Adobe a mis le paquet, un peu trop ?

La Commission européenne aurait reçu en février plus d’une dizaine de demandes d’autorités de la concurrence venant d’État membres pour examiner l’opération menée par Adobe, selon des révélations de Bloomberg à l’époque. Une information qui semble se confirmer selon des informations récentes du Financial Times.

Le champion du logiciel Adobe, spécialisé dans les outils de conception numériques, a officialisé son intérêt pour Figma depuis plusieurs mois. Il n’est pas peu dire qu’il en a mis les moyens pour ce qui s’annonce comme l’acquisition la plus coûteuse de son histoire. Avec 20 milliards de dollars, son offre représente cinquante fois le chiffre d’affaires annuel de l’entreprise et le double de sa dernière valorisation de 2021. Une partie serait reversée en liquide, le reste en action.

Figma, avec son concurrent Canva, menace la domination du géant, valorisé à 140 milliards de dollars, via ses outils de conception basée sur le cloud. Son succès est grandissant. C’est largement suffisant pour attirer l’attention des autorités de la concurrence. Elles redoutent que l’opération ne soit qu’une manœuvre pour supprimer un concurrent émergeant, aboutissant à une baisse de l’innovation et une augmentation des prix.

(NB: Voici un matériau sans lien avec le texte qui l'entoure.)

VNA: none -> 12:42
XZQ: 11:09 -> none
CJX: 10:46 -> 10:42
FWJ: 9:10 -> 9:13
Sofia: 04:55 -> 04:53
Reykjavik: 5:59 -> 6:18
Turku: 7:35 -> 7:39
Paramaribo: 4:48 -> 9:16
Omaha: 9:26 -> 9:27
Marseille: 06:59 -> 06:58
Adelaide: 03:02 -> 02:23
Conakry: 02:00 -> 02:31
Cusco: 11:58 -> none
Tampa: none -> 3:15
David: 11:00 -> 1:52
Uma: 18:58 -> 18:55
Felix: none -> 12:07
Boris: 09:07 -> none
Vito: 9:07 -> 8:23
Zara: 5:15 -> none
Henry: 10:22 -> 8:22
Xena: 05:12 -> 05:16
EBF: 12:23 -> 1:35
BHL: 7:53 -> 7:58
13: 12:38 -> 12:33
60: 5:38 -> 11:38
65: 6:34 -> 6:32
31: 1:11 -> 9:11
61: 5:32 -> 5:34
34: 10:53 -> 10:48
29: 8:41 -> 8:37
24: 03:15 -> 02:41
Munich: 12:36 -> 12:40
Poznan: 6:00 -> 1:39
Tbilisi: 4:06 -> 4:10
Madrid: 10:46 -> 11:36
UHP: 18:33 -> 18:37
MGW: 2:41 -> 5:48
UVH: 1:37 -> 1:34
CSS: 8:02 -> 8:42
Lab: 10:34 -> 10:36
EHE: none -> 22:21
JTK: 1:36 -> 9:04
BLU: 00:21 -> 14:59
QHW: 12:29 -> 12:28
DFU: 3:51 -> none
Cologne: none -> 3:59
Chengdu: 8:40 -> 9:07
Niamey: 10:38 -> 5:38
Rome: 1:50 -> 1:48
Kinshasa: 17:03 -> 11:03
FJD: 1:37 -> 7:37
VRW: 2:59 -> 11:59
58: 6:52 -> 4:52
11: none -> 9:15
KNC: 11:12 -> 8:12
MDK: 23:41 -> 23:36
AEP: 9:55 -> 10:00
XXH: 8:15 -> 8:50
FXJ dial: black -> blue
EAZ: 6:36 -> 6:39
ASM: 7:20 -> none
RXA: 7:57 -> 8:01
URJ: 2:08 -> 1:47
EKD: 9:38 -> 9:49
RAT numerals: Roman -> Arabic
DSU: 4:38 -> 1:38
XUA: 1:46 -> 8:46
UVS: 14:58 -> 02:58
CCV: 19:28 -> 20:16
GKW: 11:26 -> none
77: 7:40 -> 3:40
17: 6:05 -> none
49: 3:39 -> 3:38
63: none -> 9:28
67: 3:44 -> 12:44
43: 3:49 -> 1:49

La Competition and Markets Authority (CMA), côté britannique, a lancé une enquête préliminaire début mai. Le département de la Justice, l’autre jambe de l’antitrust aux États-Unis avec la Federal Trade Commission, préparerait une action de son côté.

La Commission européenne serait, elle, en attente d’une notification officielle de l’opération, étape qu’Adobe n’a pas encore remplie. Les deux groupes ayant des activités assez restreintes en Europe, l’opération aurait pu passer au travers d’une enquête, mais cela n’a pas l’air d’être la perspective de l’institution. Une fois la procédure de notification accomplie, l’antitrust Européen devrait donc bel et bien lancer une enquête préliminaire, de phase 1 qui pourrait se poursuivre en une investigation approfondie.

Adobe apparaît parfaitement conscient des doutes qui pèsent sur son opération. À l’occasion d’une présentation de résultats financiers elle avait fait part des risques à ses investisseurs. Dans une déclaration relayée par le Financial Times, l’entreprise se dit « confiant dans le fond de l’affaire et se réjouissait de mener à bien la transaction ».

Elle discuterait avec Washington, Londres et Bruxelles. En février elle estimait encore pouvoir achever son achat au cours de l’année 2023.